Critics called Trump’s governing “divisive.” How, then, to justify Joe Biden referring to a Georgia voting law as “Jim Crow 2.0” before accusing Republicans of being the equivalent of Bull Connor? Republicans believe in “semi-fascism,” said Biden, before declaring that those who want to use the debt ceiling as leverage to reduce spending represent “chaos and catastrophe.”
Where are the benefits of Biden’s legislative victories? So much for what President Joe Biden promised:
- The $1.9 trillion Covid bill in March 2021 added so much cash to the economy that it helped to trigger an historic inflation. The result is that most Americans haven’t had a raise in their income after inflation in two years. This takes a shine off the low unemployment rate every time people hit the grocery store. They can see that the nearly $500 billion in spending and tax subsidies in the Inflation Reduction Act in 2022 had nothing at all to do with reducing inflation.
- A fraying social consensus that has Americans worried about the country. Crime may not be as high as it was in the 1990s, but it has risen sharply in big cities.
- The record migrant surge across the border would be less worrisome if Mr. Biden seemed to care about stopping it.
- The fentanyl scourge isn’t Biden’s fault, but its breadth betrays a troubling decay in values.

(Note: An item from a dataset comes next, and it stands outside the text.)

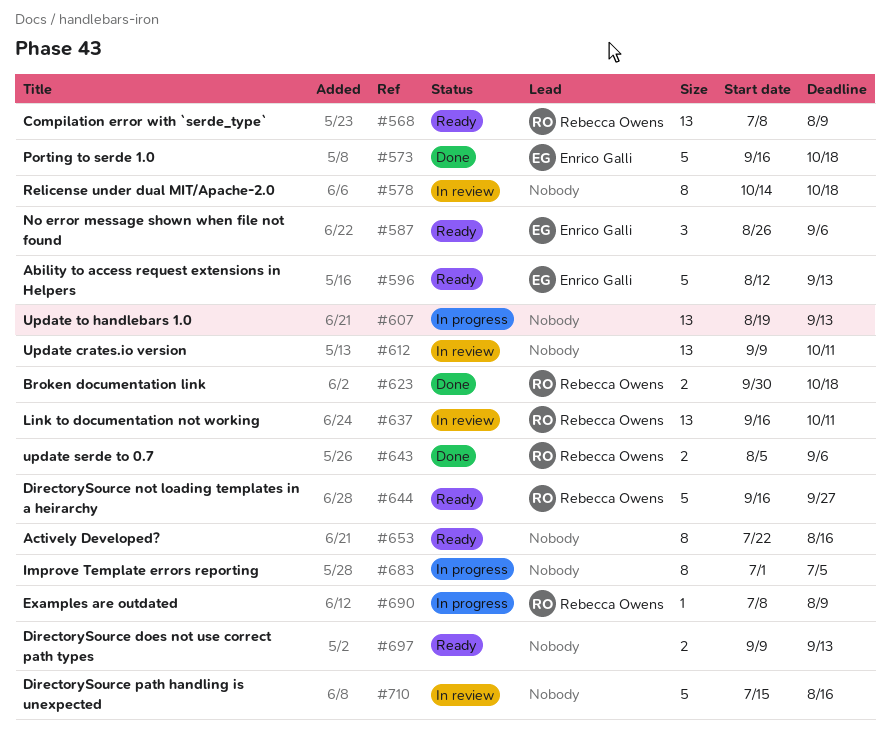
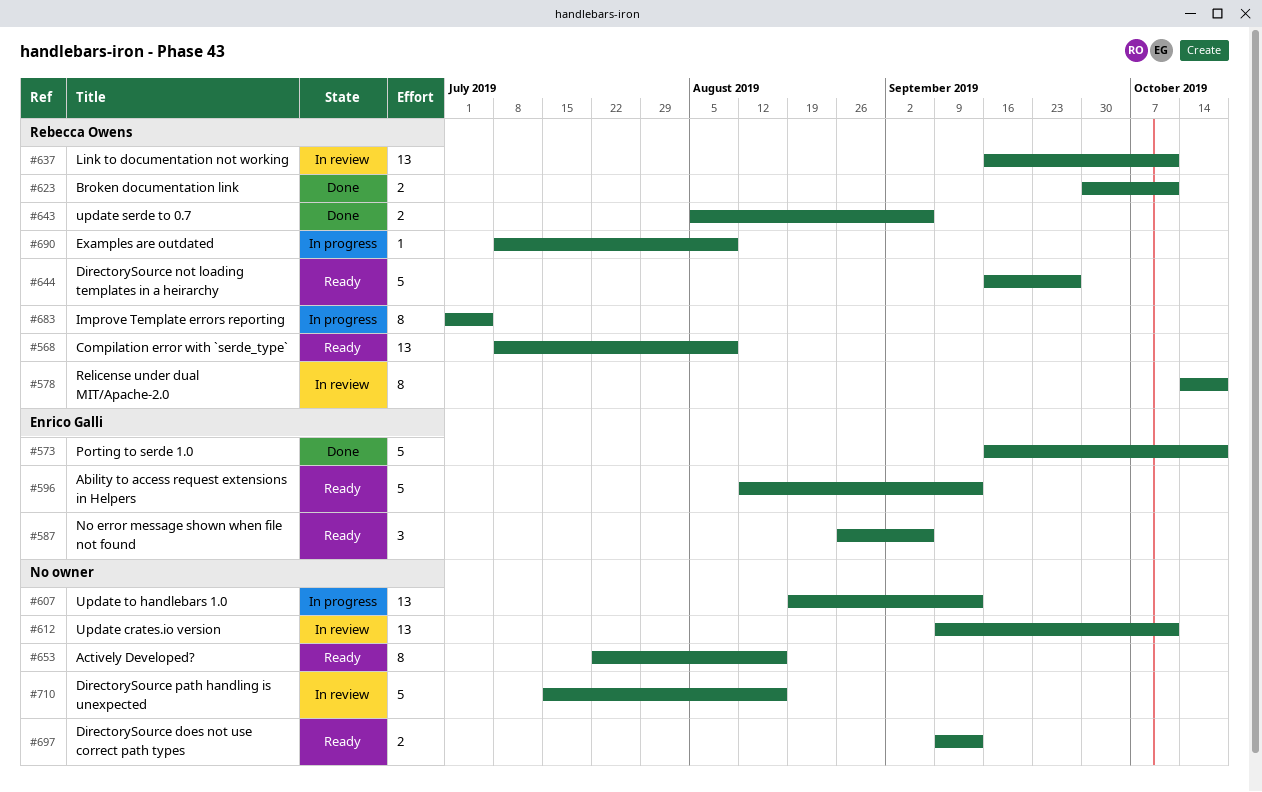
#578, owner: none -> Rebecca Owens
#623, due: Oct 18 -> Oct 11
#683, owner: none -> Rebecca Owens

- Americans can see that the world is becoming more dangerous and its rogues more brazen.
- Biden has done a good, if often belated, job of arming Ukraine, but he failed to deter Vladimir Putin.
- China has become less bellicose of late but no less aggressive in its actions, as its spy balloon provocation shows.
- Iran continues to advance its nuclear program despite U.S. and allied protests.
There’s ample reason, writes the editors of the WSJ, for voters to be skeptical of Mr. Biden’s expansive claims of presidential success.